SpaceX also expects to sign contracts for more launches in the next few months, according to Musk.

The company's backlog now stands at 12 launches, including the upcoming demonstration mission.

Engineers believe there is a straightforward solution to Saturday night's problem. Musk said the team will simply add a few seconds of time between the end of the Merlin's burn and stage separation.

"It's just changing one timing setting and you're done," Musk said. "If we a rocket on the launch pad tomorrow, we could make this timing change, launch and be OK, at least as far as this issue is concerned."

The Merlin 1C engine, which includes a new regenerative cooling system, takes longer to shut down than designers expected, Musk said.

The time between Merlin engine cutoff and stage separation was fine for older models of the engine, which included insulating material on the nozzle that burned away in flight.

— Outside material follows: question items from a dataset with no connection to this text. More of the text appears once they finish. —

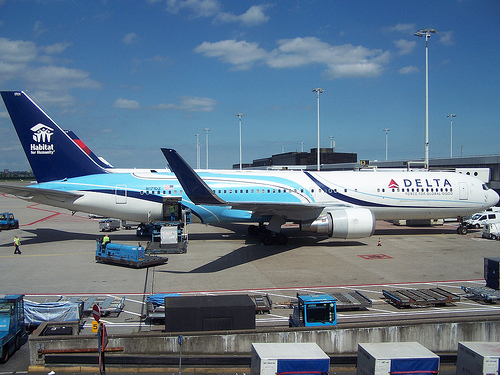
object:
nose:
[484, 182, 500, 210]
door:
[458, 182, 469, 201]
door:
[115, 184, 128, 204]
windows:
[140, 188, 453, 196]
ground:
[0, 179, 499, 333]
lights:
[312, 88, 325, 94]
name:
[403, 179, 451, 187]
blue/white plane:
[3, 90, 498, 246]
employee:
[99, 233, 110, 252]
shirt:
[13, 238, 19, 246]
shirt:
[102, 237, 109, 245]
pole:
[317, 91, 320, 170]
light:
[312, 88, 324, 93]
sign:
[93, 304, 100, 322]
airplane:
[5, 74, 499, 264]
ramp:
[145, 197, 192, 254]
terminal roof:
[233, 148, 358, 169]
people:
[168, 203, 175, 221]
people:
[138, 241, 143, 247]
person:
[13, 235, 22, 254]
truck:
[289, 292, 338, 327]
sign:
[30, 123, 55, 154]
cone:
[377, 238, 382, 246]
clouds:
[192, 37, 419, 81]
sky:
[0, 0, 498, 172]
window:
[267, 189, 270, 193]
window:
[278, 189, 281, 193]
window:
[344, 189, 347, 193]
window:
[311, 189, 314, 193]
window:
[301, 189, 304, 193]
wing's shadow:
[157, 245, 304, 274]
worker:
[102, 233, 111, 248]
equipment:
[95, 243, 168, 269]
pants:
[15, 244, 22, 253]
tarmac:
[358, 253, 393, 259]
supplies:
[160, 226, 178, 244]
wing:
[159, 148, 325, 233]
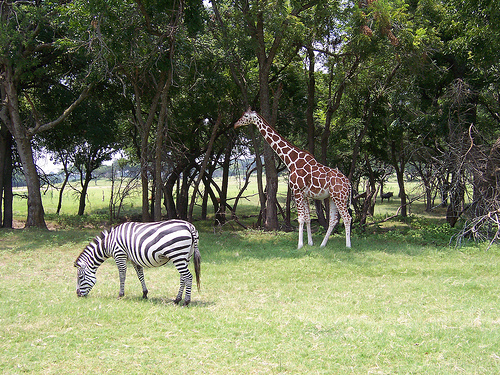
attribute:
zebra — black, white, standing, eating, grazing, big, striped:
[75, 220, 204, 307]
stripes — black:
[118, 223, 191, 266]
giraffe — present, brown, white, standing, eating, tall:
[234, 107, 358, 249]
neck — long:
[257, 120, 299, 170]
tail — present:
[191, 224, 201, 290]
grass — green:
[0, 229, 499, 374]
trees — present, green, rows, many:
[3, 2, 499, 229]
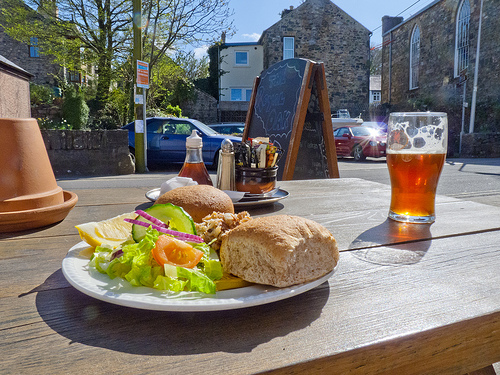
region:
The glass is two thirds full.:
[376, 98, 457, 235]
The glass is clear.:
[373, 98, 458, 234]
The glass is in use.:
[374, 103, 453, 233]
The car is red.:
[330, 110, 398, 164]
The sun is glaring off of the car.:
[328, 110, 393, 164]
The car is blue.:
[116, 93, 251, 175]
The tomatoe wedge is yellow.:
[141, 232, 210, 277]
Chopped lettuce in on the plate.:
[62, 180, 345, 314]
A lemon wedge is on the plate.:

"The Re-gen engine has a much longer thrust transient than the ablatively-cooled engine," Musk said.

In the Merlin 1C's cooling system, kerosene fuel first flows through cooling channels lining the engine's chamber and nozzle. The fuel helps cool the scorching temperatures inside the engine, according to SpaceX.

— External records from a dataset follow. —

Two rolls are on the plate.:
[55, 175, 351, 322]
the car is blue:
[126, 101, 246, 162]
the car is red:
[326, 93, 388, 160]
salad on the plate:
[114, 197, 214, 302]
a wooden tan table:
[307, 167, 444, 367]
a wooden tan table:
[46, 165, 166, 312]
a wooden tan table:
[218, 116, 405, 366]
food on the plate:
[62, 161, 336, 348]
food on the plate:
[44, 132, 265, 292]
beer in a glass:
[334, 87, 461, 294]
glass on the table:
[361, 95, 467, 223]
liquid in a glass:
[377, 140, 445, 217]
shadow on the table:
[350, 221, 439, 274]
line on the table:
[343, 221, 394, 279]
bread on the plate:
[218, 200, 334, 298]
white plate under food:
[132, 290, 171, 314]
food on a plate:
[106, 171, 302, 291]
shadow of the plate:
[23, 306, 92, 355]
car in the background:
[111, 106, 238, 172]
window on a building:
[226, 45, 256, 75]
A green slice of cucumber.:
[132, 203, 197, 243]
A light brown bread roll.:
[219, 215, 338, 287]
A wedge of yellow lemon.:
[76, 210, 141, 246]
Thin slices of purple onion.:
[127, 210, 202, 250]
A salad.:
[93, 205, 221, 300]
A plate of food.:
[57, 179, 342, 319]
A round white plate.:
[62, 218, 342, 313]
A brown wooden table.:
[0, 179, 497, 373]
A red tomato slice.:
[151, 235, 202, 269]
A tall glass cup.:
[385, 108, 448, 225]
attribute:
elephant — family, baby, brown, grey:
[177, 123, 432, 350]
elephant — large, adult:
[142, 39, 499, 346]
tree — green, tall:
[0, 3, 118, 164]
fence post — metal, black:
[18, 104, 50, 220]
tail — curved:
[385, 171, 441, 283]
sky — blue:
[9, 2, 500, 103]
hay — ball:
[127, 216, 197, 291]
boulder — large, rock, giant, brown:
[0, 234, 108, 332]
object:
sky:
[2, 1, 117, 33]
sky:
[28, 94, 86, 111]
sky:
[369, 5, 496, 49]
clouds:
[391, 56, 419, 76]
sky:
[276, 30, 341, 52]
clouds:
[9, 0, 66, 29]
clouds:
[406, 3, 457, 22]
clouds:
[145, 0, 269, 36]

Pyrotechnic bolts sever the physical connections between the stages and pneumatic pushers are designed to spring the stages apart. Those components all worked fine during Saturday night's launch, Musk said.

"It was a very small amount of (residual) thrust, but it was just enough to overcome the force of the stage separation pushers," Musk said.

The pressure inside the engine chamber was only about 10 pounds per square inch, or about one percent of the Merlin's total thrust. Musk said such low chamber pressures are difficult to detect on the ground because the ambient atmospheric pressure is nearly 15 psi.

"The thrust that's seen at sea level is much less than the thrust that's seen at vacuum. So it was essentially masked when the tests were done on our test pad at ground level," Musk said.

Engineers are also examining telemetry data to determine if there were any "near-misses" during the flight, but no such problems have been found yet, according to Musk.

The data indicates the second stage Kestrel engine ignited correctly and the payload fairing jettisoned on time, officials said.

"There are several data points showing a proper start-up before the plasma blow-back destroyed the base of the second stage," Musk said.

The Merlin 1C's performance was better than expected, which is a good sign for the Falcon 9 rocket, according to SpaceX officials.

The Falcon 9, a much larger vehicle built to compete with Atlas and Delta rockets in the U.S. fleet, will use nine Merlin 1C engines on the first stage and a single Merlin 1C on the second stage.

Musk wants a Falcon 1 to succeed in reaching orbit at least once before SpaceX tries launching a Falcon 9.

"Better to have learned this lesson now than to learn it at ten times greater scale," Musk said.

Officials recently completed back-to-back nine-engine test firings of the Falcon 9's first stage, a critical milestone in the vehicle's development.

The Falcon 9 will be used to launch the Dragon capsule, a craft built by SpaceX to carry crew and cargo to and from the international space station after the space shuttle retires in 2010. The Dragon is part of NASA's Commercial Orbital Transportation Services program to procure a new option for cargo transport to the station.

Musk vowed to continue his effort to reduce the cost of access to space. Despite the company's "bad luck," the career entrepreneur said he still believes low-cost space transport can be reliable.

Earlier this week, SpaceX announced a $20 million investment from the Founder's Fund, a technology venture capital firm based in San Francisco.

"That $20 million was just to essentially prop up the war chest and ensure that we always have cash on hand for at least three more flights," Musk said. "I suspect we'll actually not even use the $20 million investment, but it's certainly there in a worst-case scenario."

Musk was careful to describe Saturday night's problem as a "design error" and not an issue with production or quality assurance.

"We first have to eliminate design issues," Musk said. "Only then should the reliability of the vehicle be assessed."